[Start of Attachment]

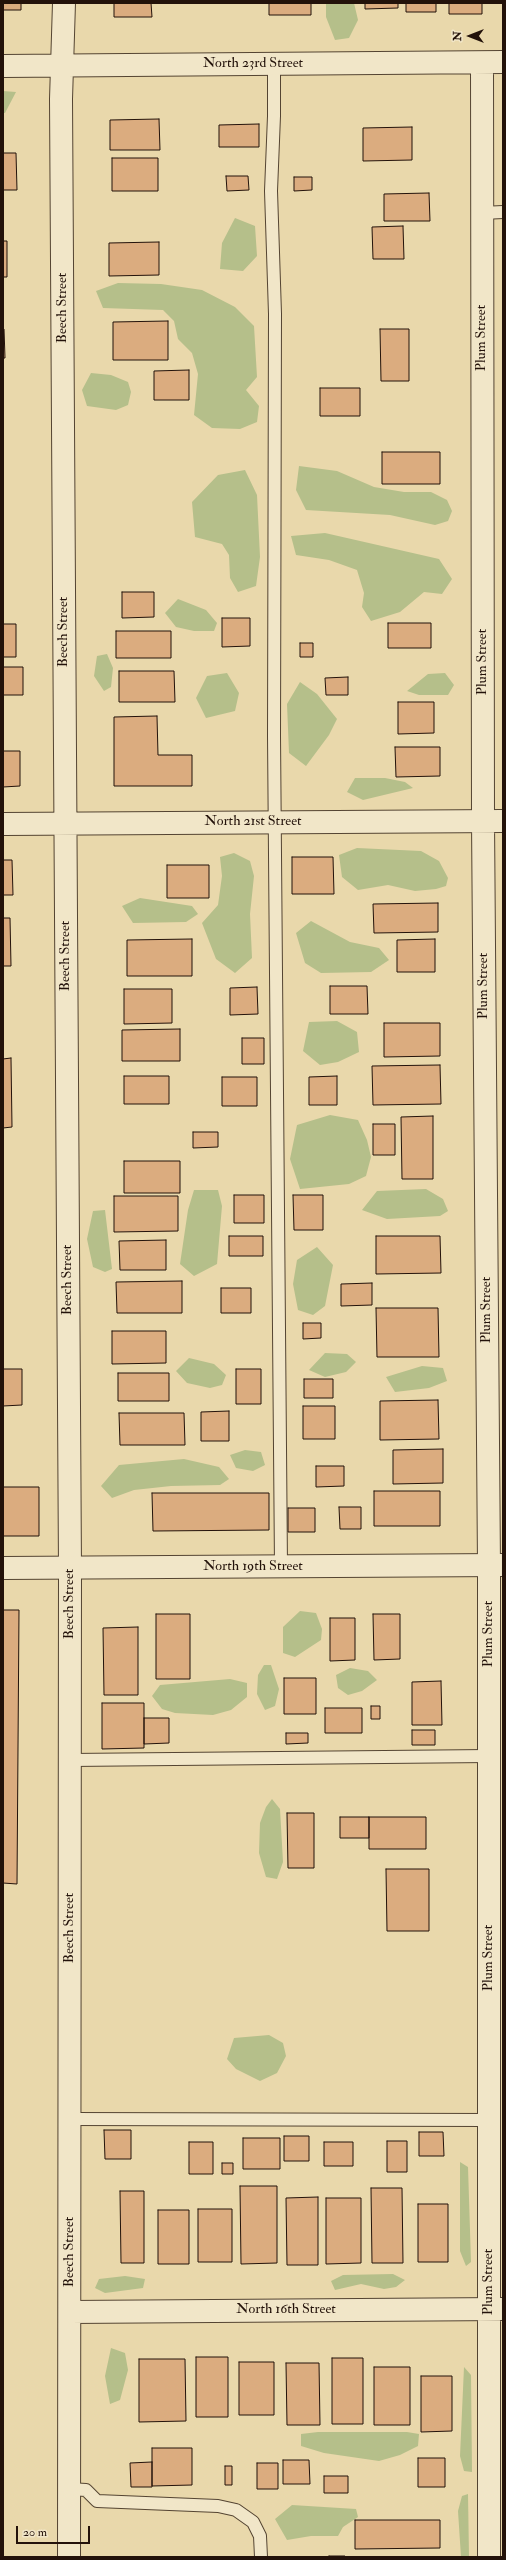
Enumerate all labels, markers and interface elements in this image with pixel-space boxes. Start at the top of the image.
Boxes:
north arrow [450,16,490,56]
text: N [451,31,464,41]
street label: North 23rd Street [203,56,303,72]
street label: Beech Street [55,273,71,343]
street label: Plum Street [474,305,490,371]
street label: Beech Street [56,597,72,667]
street label: Plum Street [475,629,491,695]
street label: North 21st Street [204,814,302,830]
street label: Beech Street [58,921,74,991]
street label: Plum Street [476,953,492,1019]
street label: Beech Street [60,1245,76,1315]
street label: Plum Street [479,1277,495,1343]
street label: North 19th Street [203,1559,303,1575]
street label: Beech Street [62,1569,78,1639]
street label: Plum Street [481,1601,497,1667]
street label: Beech Street [62,1893,78,1963]
street label: Plum Street [481,1925,497,1991]
street label: Beech Street [62,2217,78,2287]
street label: Plum Street [481,2249,497,2315]
street label: North 16th Street [236,2302,336,2318]
scale bar [18,2518,92,2544]
text: 20 m [23,2525,47,2540]

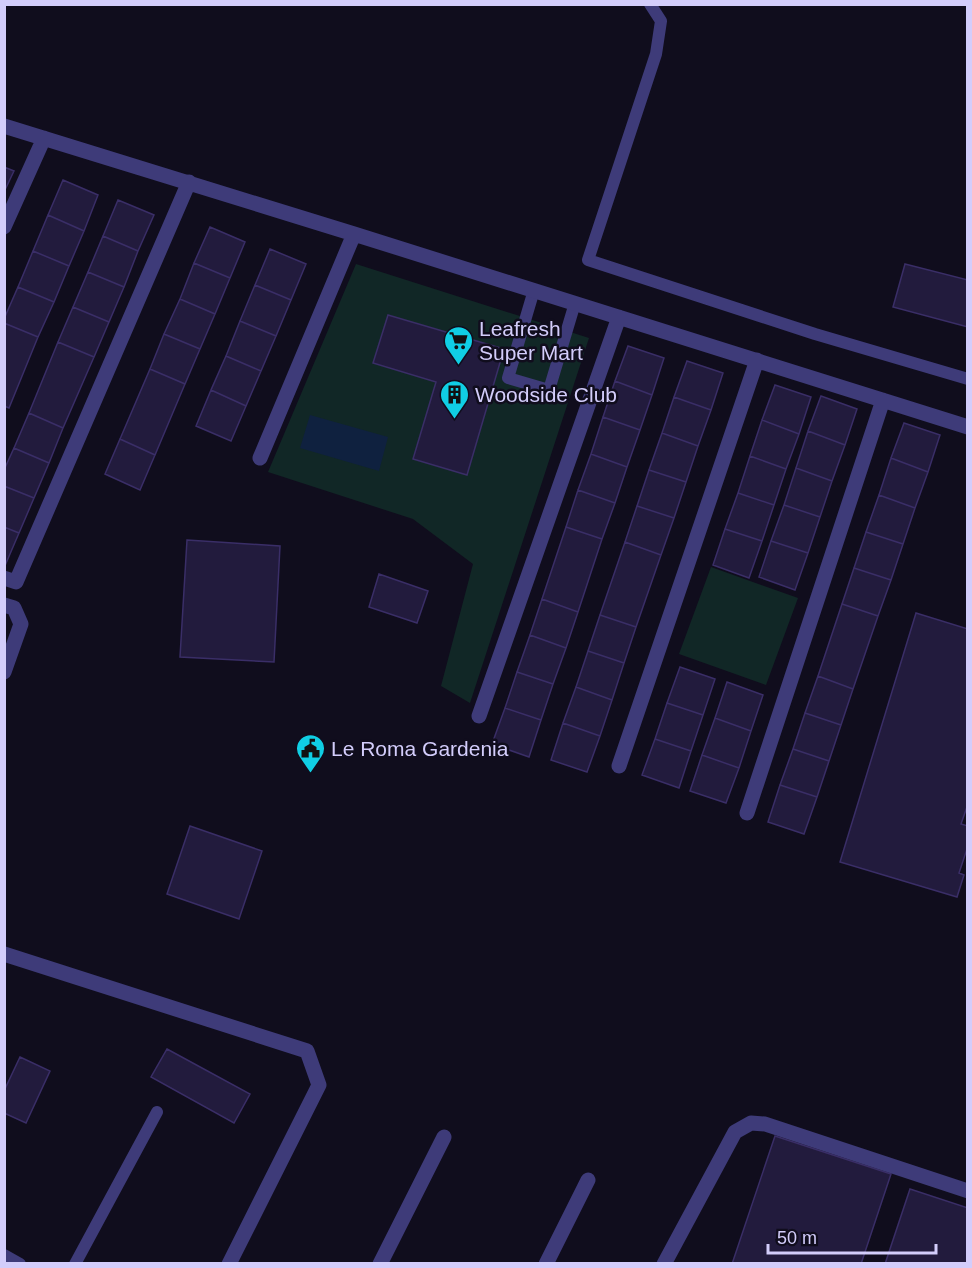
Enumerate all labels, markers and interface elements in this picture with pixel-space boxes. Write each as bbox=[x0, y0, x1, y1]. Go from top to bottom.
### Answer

[End of Attachment]

Work to be completed
Without the pictures, copy out each entry exactly as it stands.

Result below
Enumerate all labels, markers and interface elements in this image with pixel-space boxes. Start at the top of the image.
Boxes:
north arrow [450,16,490,56]
text: N [451,31,464,41]
street label: North 23rd Street [203,56,303,72]
street label: Beech Street [55,273,71,343]
street label: Plum Street [474,305,490,371]
street label: Beech Street [56,597,72,667]
street label: Plum Street [475,629,491,695]
street label: North 21st Street [204,814,302,830]
street label: Beech Street [58,921,74,991]
street label: Plum Street [476,953,492,1019]
street label: Beech Street [60,1245,76,1315]
street label: Plum Street [479,1277,495,1343]
street label: North 19th Street [203,1559,303,1575]
street label: Beech Street [62,1569,78,1639]
street label: Plum Street [481,1601,497,1667]
street label: Beech Street [62,1893,78,1963]
street label: Plum Street [481,1925,497,1991]
street label: Beech Street [62,2217,78,2287]
street label: Plum Street [481,2249,497,2315]
street label: North 16th Street [236,2302,336,2318]
scale bar [18,2518,92,2544]
text: 20 m [23,2525,47,2540]

Enumerate all labels, markers and interface elements in this picture with pixel-space boxes. Write each as bbox=[x0, y0, x1, y1]. Go from top to bottom.
### Answer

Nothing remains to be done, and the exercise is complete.